# Flextone Funky Chicken Decoy!



## Jim (Mar 14, 2015)

:LOL2: 

This is it, I'm going all out for 2015. Don't even try to convince me, Because I'm not changing my mind. This is the decoy to have this year!

https://www.flextonegamecalls.com/products/decoys/funky-chickentm.html#.VQTBNUbuV1Y

Direct from their site:
_
The Funky Chicken is the newest and most unique design in turkey decoy history. A proven and tested theory where bigger isn't always better. The Funky Chicken's body is an abnormal shape that triggers aggressive behaviors within gobblers in the spring mating season. Basically, he's the skinny wimpy kid that every other turkey knows they can beat up.

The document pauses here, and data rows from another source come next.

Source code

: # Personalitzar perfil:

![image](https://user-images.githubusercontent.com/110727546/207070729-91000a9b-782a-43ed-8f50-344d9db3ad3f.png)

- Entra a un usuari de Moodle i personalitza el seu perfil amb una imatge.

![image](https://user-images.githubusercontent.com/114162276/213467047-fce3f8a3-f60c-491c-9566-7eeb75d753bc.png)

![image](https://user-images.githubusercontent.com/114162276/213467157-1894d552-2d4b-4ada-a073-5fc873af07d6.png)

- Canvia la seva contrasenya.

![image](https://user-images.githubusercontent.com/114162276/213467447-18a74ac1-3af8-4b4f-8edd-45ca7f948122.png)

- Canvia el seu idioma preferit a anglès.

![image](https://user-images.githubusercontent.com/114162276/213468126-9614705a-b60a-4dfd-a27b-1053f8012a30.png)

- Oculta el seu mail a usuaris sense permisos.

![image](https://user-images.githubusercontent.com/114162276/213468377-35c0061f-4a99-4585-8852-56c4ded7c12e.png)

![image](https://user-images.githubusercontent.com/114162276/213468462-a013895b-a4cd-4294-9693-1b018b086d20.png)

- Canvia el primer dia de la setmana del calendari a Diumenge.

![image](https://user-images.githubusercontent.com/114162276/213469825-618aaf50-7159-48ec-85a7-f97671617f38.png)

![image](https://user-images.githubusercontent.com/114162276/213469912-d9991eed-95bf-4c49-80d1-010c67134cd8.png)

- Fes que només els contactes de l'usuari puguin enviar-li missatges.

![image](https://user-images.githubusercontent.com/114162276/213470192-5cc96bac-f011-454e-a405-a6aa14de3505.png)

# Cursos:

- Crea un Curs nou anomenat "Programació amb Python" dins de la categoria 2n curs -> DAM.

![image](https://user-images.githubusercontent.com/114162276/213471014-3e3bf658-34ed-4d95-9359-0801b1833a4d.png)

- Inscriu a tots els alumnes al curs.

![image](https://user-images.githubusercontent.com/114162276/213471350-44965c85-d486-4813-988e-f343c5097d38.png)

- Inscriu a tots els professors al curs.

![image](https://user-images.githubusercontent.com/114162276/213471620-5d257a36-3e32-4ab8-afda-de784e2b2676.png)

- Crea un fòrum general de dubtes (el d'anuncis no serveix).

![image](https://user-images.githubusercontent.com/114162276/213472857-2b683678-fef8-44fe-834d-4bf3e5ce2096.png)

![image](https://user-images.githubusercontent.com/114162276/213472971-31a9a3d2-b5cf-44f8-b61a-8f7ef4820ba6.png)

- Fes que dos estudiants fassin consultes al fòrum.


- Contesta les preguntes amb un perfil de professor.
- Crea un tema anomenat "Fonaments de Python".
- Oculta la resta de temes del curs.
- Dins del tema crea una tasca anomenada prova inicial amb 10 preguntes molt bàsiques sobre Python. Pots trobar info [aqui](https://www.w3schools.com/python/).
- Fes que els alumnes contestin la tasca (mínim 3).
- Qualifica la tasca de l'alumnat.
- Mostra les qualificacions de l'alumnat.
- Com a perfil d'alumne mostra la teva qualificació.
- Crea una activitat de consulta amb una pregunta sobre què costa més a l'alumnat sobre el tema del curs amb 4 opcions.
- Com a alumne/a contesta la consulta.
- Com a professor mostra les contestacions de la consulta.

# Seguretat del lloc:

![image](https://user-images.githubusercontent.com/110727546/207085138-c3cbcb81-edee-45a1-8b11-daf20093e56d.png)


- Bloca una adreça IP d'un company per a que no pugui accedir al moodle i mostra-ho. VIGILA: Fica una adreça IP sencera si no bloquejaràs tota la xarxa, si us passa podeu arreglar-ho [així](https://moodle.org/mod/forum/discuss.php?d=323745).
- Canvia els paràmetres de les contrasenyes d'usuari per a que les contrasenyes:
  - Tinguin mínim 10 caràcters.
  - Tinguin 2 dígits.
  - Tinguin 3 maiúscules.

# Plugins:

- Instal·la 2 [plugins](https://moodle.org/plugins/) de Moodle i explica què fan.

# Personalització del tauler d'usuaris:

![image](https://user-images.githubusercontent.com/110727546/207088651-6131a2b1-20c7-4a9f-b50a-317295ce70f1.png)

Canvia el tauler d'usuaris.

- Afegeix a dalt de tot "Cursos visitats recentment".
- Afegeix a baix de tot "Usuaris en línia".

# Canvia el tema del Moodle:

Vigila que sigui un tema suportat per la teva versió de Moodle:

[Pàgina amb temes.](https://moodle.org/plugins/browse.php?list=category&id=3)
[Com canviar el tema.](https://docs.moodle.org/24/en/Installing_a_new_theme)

On your next hunt get Funky! Show them something new, something less threatening, something wimpy and something that says, "come beat me up". Do the Funky Chicken!

The Funky Chicken's wimpy stature poses no danger to incoming passive gobblers and definitely doesn't intimidate any dominant gobbler from coming in to beat him up._







BEAST MODE DECOY for sure!

[youtube]0XyDaC5HPfw[/youtube]

:LOL2:


----------



## overboard (Mar 14, 2015)

Oh boy! #-o 
Let me know how it works, might be on to something there! :lol:


----------



## JMichael (Mar 15, 2015)

It's advertising and you just never know what you can trust when it comes to TV and commercials. Look forward to hearing your review. I use to live where all I had to do was walk across the road and into the woods a couple of hundred yards to turkey hunt. Now, my best option is a 4.5 hour drive to my brothers house and hunt the small block of woods he owns or a WMA about 3 miles down the road from his house. I sure do miss it.


----------



## Jim (Mar 15, 2015)

Around these parts, the Turkey hang out in peoples back yards knowing they are safe. You never see them in the woods. :lol:


----------



## duckfish (Mar 16, 2015)

You may be pleasantly surprised. We often use the Funky Chicken with a hen decoy. Several times have had jakes rush in and beat the dog snot outta the Funky Chicken. Last year 2 hunting buddies killed mature gobblers over their FC.


----------



## lovedr79 (Mar 17, 2015)

NICE!


----------



## Insanity (Mar 17, 2015)

Lol ok

I hunt my moms place. Theres a flock of over a hundred there and they are a nusence when feeding stock. Its not really hunting but they taste the same. :mrgreen:


----------